Un fin de semana trazado por diversión, sol y relax en los "points" más buscados

Cuando el clima lo permitió, las playas se inundaron de turistas. Para la mayoría, la ciudad es más atractiva en estas fechas y no en plena temporada, cuando las aglomeraciones de gente se hacen visibles en boleterías, restoranes, comercios y salidas de balnearios.
Aunque recién habrá que esperar hasta que termine el fin de semana largo para calcular el saldo que arrojó la masiva afluencia turística, ayer se observó una marcada presencia de turistas y marplatenses en playas, paseos comerciales y costeros.

La mayoría de los encuestados por LA CAPITAL, coincidieron en que estas mini vacaciones no sólo sirven de escapes de rutinas laborales sino que ofrecen la posibilidad de disfrutar de una Mar del Plata distinta al invierno y muy diferente al verano, con sus filas interminables de gente en todos los rincones de la ciudad.

Coinciden en que aunque la costa colmada de gente también tiene su atractivo, para ellos se torna más interesante observar un balneario no tan superpoblado, porque eso permite ciertos privilegios, como no tener que realizar largas colas en restoranes o en paseos comerciales, o a la salida de los balnearios.

A pesar de las especulaciones acerca de cómo será esta temporada veraniega en el marco de un contexto de crisis internacional que afecta sensiblemente al país, más los problemas internos que atraviesan a ciertas industrias nacionales, los operadores turísticos saben que las vacaciones son "una necesidad psicológica" y una poderosa "inversión", como dijo al matutino Miguel Angel Donsini, titular del Colegio de Martilleros y Corredores Públicos.

Desde el sector hotelero aseguran que son varios los turistas que se acercaron espontáneamente a reservar sus habitaciones, sin consultas previas y que eso permite evaluar más favorablemente el conteo parcial, que hasta el viernes registraba un promedio de reservas del 80% en todas las categorías de hoteles.

En las terminales de micros y trenes, también la demanda es masiva, aunque se sabe que las picos fueron entre la tarde del viernes y ayer a la madrugada, donde los adicionales de los servicios, según la compañía, oscilaban entre los 2 y 25 refuerzos.

En paz disfrutan más

Alejandro, Alicia, Ornaldo y Elsa llegaron desde La Plata para pasar unos días de relax en la ciudad.

Amantes de la ciudad desde hace varios años, admiten que siempre optan por acercarse en fechas no tan superpobladas de turistas. "Nos encanta la ciudad pero sin dudas lo que más nos gusta es venir fuera del verano, cuando se pueden apreciar más los escenarios naturales, su gente y sus cosas particulares", coincidieron, sentados en uno de los paseos costeros.

Entre otras cuestiones, lo que más les llamó la atención es la recuperación del Hotel Provincial, con sus remozadas instalaciones y salones de lujo. "Está muy bien que lo reformen y que lo reabran porque sinceramente estaba muy deteriorado y es una tradición", comentó Alicia.

También desde la capital bonaerense arribaron Juan Carlos y Estela Marino, un matrimonio que visita "la feliz" desde hace treinta años.

Ella confiesa que en su caso, su permanencia en este "point" data desde que llegó al mundo. "En mi infancia venía seguido porque mi abuelo tenía casa en la zona de Garay al 400. Eran días muy interesantes y de los que me llevo el mejor de los recuerdos", comentó.

En lo que respecta a sus viajes en común, comentaron que su mayor interés por Mar del Plata se centra en temporada baja, en esos días en los que no se observan verdaderas aglomeraciones de gente. "Nos agrada muchísimo venir en el invierno, aunque sabemos que es un lugar atractivo durante todo el año".

Desde Olivos, Karina y Andrea Coppola llegaron para pasar unos días.
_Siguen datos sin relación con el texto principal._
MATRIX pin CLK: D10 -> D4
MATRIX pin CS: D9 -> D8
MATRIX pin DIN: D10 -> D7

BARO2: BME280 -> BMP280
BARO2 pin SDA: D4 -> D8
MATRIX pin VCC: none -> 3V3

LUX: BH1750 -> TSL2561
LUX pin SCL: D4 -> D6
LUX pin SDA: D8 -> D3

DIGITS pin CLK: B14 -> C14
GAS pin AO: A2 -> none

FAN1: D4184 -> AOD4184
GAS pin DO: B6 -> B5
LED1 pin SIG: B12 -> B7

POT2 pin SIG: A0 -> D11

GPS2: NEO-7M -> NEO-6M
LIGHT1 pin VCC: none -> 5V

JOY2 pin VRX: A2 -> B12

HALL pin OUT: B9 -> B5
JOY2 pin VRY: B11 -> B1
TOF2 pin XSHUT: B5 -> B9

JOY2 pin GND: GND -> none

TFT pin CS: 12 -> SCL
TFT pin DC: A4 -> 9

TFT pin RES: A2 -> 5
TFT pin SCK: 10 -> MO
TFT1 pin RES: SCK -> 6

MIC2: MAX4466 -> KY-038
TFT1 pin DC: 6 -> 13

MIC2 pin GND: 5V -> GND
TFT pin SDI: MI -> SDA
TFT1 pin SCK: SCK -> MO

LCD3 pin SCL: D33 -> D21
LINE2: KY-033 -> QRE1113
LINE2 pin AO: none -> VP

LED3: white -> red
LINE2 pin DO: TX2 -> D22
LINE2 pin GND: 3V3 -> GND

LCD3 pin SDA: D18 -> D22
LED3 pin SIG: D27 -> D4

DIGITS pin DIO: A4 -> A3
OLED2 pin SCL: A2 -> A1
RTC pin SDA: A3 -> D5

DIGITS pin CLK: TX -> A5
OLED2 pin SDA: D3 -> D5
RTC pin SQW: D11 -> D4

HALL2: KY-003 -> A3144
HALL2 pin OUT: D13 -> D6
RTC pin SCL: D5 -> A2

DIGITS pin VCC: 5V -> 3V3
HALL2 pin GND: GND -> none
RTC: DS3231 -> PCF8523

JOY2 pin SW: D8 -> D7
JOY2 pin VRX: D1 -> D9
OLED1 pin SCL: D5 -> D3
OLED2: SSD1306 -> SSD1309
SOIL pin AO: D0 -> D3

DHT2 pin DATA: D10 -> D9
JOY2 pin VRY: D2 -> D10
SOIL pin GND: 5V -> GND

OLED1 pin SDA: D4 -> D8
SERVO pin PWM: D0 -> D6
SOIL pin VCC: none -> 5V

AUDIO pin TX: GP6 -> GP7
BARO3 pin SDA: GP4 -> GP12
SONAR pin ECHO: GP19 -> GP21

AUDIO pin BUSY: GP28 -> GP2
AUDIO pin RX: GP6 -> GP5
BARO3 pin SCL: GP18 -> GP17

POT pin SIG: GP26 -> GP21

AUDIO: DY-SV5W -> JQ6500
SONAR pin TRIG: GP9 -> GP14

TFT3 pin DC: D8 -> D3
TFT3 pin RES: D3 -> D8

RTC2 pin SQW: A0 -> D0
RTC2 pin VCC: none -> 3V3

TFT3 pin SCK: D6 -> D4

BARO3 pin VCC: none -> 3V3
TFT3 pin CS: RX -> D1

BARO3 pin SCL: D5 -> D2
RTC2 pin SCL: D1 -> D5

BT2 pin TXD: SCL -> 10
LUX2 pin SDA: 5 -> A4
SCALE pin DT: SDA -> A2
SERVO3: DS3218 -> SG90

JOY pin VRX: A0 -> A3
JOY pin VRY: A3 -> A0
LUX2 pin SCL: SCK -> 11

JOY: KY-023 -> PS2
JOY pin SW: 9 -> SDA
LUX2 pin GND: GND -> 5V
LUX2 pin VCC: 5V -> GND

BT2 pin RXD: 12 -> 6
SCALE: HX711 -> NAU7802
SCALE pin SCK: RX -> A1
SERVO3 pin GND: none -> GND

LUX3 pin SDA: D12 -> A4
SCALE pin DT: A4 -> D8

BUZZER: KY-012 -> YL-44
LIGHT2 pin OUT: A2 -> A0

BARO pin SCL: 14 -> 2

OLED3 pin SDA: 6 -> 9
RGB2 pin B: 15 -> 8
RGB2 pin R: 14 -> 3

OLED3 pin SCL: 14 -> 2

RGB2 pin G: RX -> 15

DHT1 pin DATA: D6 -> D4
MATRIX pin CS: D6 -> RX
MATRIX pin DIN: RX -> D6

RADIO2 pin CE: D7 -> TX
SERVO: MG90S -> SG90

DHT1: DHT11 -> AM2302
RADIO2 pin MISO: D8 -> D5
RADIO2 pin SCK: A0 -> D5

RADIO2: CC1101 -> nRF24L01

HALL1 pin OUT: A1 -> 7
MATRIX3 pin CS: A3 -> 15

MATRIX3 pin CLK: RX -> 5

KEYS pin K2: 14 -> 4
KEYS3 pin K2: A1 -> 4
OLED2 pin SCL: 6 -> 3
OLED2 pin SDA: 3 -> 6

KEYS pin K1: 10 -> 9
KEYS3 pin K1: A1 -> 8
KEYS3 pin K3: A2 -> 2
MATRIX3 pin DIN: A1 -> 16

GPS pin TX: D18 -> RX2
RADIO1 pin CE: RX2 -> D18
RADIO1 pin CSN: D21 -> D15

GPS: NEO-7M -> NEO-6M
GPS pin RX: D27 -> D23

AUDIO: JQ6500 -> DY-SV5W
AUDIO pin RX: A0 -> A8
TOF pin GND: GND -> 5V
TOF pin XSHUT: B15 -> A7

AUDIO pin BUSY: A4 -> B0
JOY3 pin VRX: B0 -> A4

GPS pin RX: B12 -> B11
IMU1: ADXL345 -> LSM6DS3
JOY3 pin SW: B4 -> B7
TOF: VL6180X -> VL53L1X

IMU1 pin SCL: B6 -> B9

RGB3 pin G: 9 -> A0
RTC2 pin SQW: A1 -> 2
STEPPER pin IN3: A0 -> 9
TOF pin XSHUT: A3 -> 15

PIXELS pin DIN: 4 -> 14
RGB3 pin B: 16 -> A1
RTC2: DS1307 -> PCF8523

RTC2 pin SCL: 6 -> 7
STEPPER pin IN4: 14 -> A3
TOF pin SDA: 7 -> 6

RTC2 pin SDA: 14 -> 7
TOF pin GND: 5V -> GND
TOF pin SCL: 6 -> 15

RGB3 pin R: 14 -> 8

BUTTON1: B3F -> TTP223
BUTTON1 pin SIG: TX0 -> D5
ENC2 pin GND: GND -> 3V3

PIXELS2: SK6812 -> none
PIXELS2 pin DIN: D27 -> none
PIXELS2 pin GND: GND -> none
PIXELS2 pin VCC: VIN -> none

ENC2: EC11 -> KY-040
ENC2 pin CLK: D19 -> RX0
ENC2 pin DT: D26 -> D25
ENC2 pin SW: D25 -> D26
Mientras que la segunda vino a participar de un Congreso de Gerontología que se organiza en estas latitudes, la primera, su hermana, está de acompañante. "El año pasado también vinimos juntas también. La verdad es que la pasamos muy bien. Ahora aprovechamos el sol porque estos días hizo bastante frío... incluso quizás más tarde bajemos a la playa", amagó Karina, en complicidad con su familiar.